| 4451 0

Vidia Schulz, dari Sosialita Menjadi Penyelamat Hewan

Kecintaan terhadap hewan seperti anjing dan kucing tentunya tidak mengenal batasan umur dan  golongan. Entah itu anak kecil, dewasa, atau lanjut usia, semua berhak  menyayangi dan memeliharanya, termasuk kaum sosialita. Salah satunya Vidia Schulz, yang kini menjadi penggiat penyelamat hewan dan pendiri dari “House of Stray” (HOS).

Vidia dahulu dikenal sebagai sosok yang sering berseliweran di acara bergengsi seperti pameran peragaan busana dan pembukaan brand – brand ternama. Namun, secara tidak sengaja ia menemukan dunia baru dengan menjadi seorang animal rescuer, yang menurutnya sangat bertolak belakang dengan dunia sebelumnya. Di dunia inilah Vidia merasakan sebuah cinta ia dan memahami peran pentingnya untuk kehidupan.

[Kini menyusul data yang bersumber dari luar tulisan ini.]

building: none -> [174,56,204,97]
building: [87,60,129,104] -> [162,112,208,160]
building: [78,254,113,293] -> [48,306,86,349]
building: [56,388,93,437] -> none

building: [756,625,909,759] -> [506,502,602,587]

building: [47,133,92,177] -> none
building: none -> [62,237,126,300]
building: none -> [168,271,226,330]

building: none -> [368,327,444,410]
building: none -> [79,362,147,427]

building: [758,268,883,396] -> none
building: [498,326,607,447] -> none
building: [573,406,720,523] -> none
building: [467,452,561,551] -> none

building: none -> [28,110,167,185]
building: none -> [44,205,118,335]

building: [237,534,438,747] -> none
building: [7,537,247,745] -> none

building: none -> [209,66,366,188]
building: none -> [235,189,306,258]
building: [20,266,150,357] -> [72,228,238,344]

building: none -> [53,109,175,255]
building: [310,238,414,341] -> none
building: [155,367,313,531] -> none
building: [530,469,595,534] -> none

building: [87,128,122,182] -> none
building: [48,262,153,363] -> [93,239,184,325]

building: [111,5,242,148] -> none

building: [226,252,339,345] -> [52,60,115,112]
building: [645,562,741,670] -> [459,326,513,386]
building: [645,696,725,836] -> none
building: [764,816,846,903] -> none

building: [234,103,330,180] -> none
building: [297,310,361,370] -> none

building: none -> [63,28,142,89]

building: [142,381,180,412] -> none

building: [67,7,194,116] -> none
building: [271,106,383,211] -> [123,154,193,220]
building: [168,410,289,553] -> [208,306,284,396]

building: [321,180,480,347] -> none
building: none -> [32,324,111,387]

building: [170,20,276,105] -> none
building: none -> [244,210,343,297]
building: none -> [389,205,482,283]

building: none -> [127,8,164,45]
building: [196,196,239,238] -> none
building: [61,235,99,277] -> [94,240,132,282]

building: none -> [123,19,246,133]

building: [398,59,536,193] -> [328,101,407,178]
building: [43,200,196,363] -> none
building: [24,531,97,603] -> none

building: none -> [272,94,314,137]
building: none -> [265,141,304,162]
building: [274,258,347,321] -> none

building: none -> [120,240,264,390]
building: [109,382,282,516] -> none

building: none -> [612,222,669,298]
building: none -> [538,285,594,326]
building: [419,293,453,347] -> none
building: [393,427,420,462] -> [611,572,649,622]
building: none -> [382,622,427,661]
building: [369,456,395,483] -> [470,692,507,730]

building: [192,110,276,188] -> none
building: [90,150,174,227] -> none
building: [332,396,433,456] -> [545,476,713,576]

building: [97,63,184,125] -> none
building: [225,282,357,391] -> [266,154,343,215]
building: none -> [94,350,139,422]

From Something to a Something Bigger

Awalnya Vidia sudah memelihara dua ekor anjing pada tahun 2001, namun saat itu ia menggemari anjing masih sebatas karena ras. Awal kecintaannya pada hewan dan mengenal dunia rescue justru bermula pada tahun 2006.

Saat itu ia sedang menjalani sebuah terapi yang harus membuatnya rutin ke klinik. Di depan klinik tersebut, ia sering kali melihat ada seekor anjing tidak berpemilik, yang terlihat menderita karena luka-luka yang di sekujur leher dan kakinya.

“Di situ saya melihat anjing terlantar yang selalu mengikuti terus ketika saya datang. Lalu salah satu pedagang setempat bilang kepada saya untuk membawa anjing tersebut, karena tidak ada yang bisa merawat dan dan mengobati luka–lukanya,” ujar Vidia.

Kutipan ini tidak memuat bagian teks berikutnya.